Was that the process that went into your new solo recording?
To some degree, for sure, though Out of My Mind seemed to flow pretty smoothly from start to finish. It was a very laid-back vibe all the way through, and I believe you can hear that in the songs. That is what happens when you surround yourself with good people in the studio though – musicians, engineers and producers who understand that a big part of the creative process is about getting out of the way and allowing the song to develop naturally and organically. It is actually quite cool to see a song write itself!

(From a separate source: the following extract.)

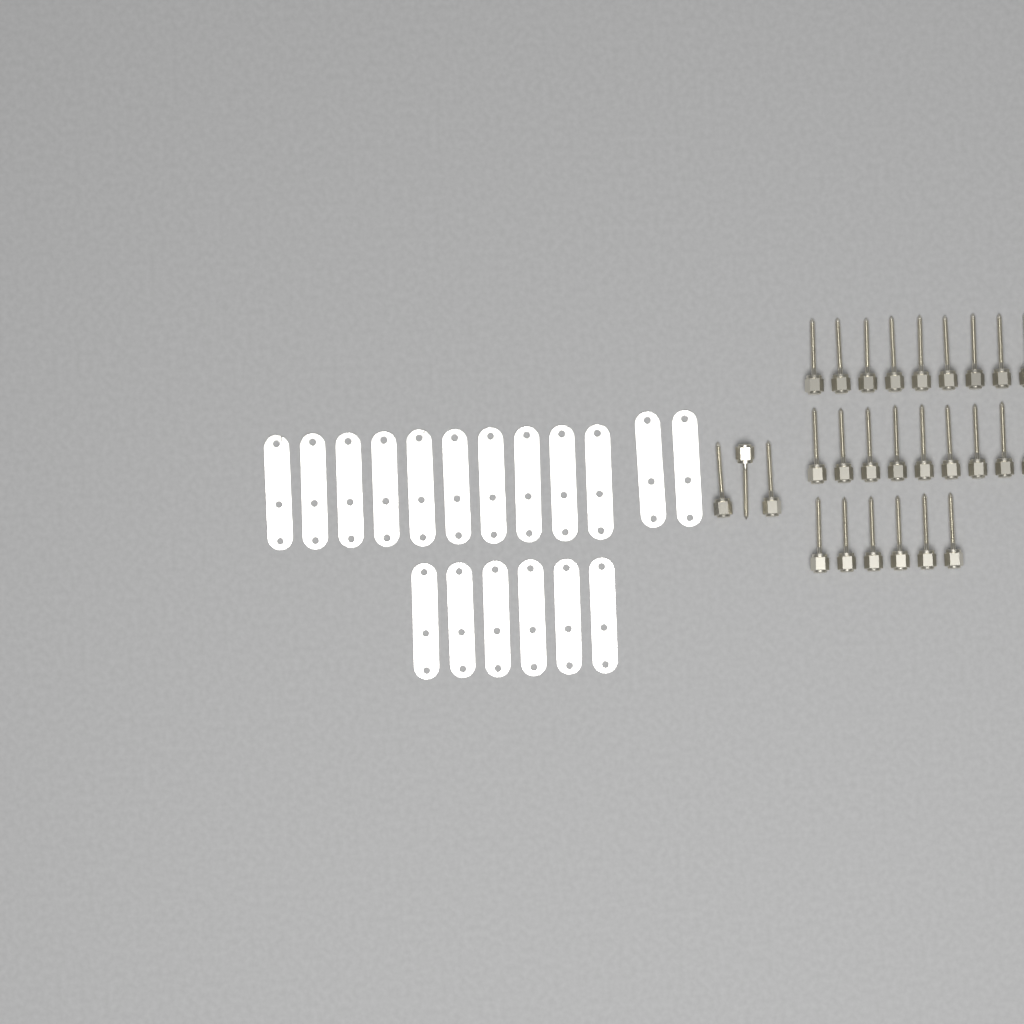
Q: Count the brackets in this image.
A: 18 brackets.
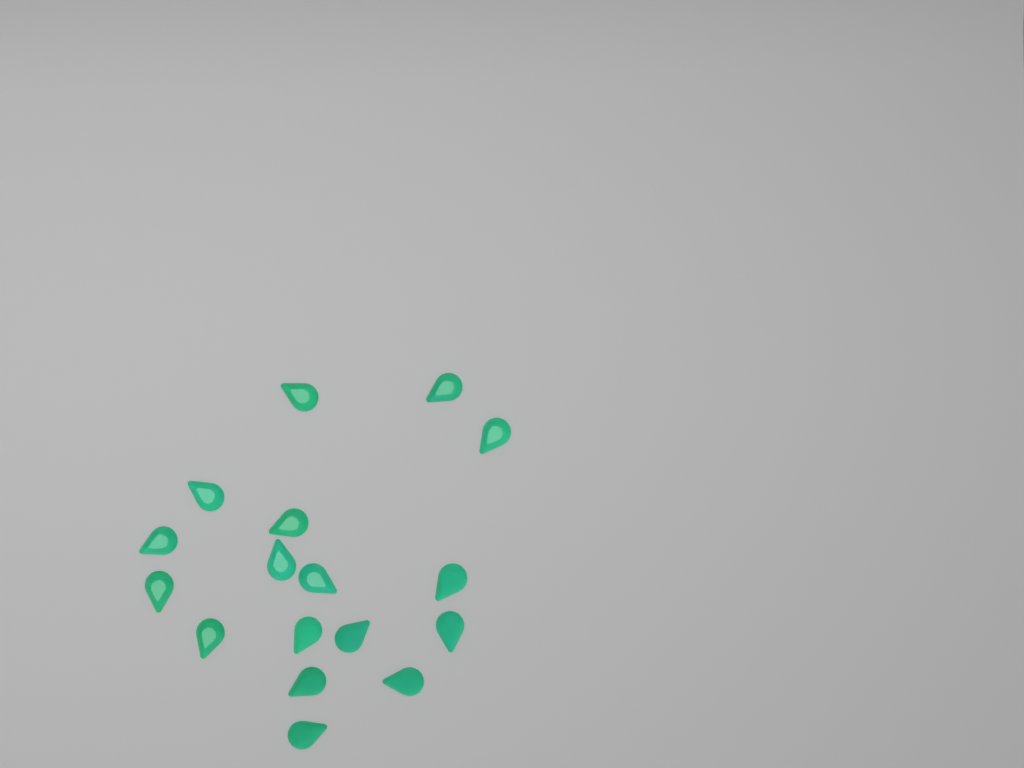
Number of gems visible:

That is a big buzzword in music these days – organic.
I suppose it is. It is kind of ironic, though, isn’t it…given the incredible technology we have available at our fingertips today? The upside is that more people are making more music than ever before, which is beautiful. The downside is that the amount of crap music out there has skyrocketed.

Flea (bassist, Red Hot Chili Peppers) once said that there were only two types of music; music with soul and music with no soul.
Perfect. For me, it has always come down to this; a good song can stand on its own on a single instrument, whether that is a guitar, a piano, or whatever. If the basic structure of the piece is sound, then it will endure. If it has a solid melody, one that moves the listener and takes them somewhere, then it will endure. Most importantly, if it comes from an honest and heartfelt place, then it will endure. Look at The Beatles or The Stones; there is a reason why we still listen to their music to this day. I’d like to think that the songs on Out of My Mind incorporate all those elements, even to a small degree.

How have you evolved as a songwriter over time?
A number of ways; I think that my work ethic has always been pretty good, but I am much more disciplined than I was when I was younger and, because of that, I get more done in less time. I have also learned that I don’t have to hit people between the ears to reach them and that, in some regard, subtlety – whether musically or lyrically – affords me the opportunity to say more with less. I know that is kind of vague, but I have read or heard other creative people, in all disciplines, call this artistic maturity. And listening back to Out of My Mind with fresh ears I can hear those same three or four chords that I first learned way back when, only now I know how to use them and where they go. All that said, I am grateful that I still have a long way to go as a both a player and as a musical artist. The day I stop growing is the day I put the guitar down.

You are a bit of a guitar hound.
Ha. Yes, it is an expensive passion for sure. I couldn’t begin to tell you how many guitars I have owned through the years; Strats, Teles, Firebirds…I love a good, heavy-set Les Paul though. You can’t beat those for feel and tone. I have two that I play all the time, both 1973 models. And they look so cool!

Guitar porn is a thing.
Absolutely! When I was a kid, I would just drool over guitar magazines, dreaming about owning vintage gear. I still do. Now, I see that same look on the faces of kids who come up to me after a show – they don’t want to talk, or even get an autograph – they just want to check out my gear!

Well, at the end of the day, it is still rock ‘n’ roll after all.
You know it brother! And if I have any kind of advice for younger people looking to get into music as a career, or even as a hobby, it would be to enjoy it and have fun with it. The music industry has changed a lot in recent years, and its tougher than ever to carve a good living out of it. So, if it isn’t fun, then it isn’t worth your time. And, if it isn’t fun then it ain’t rock ‘n’ roll.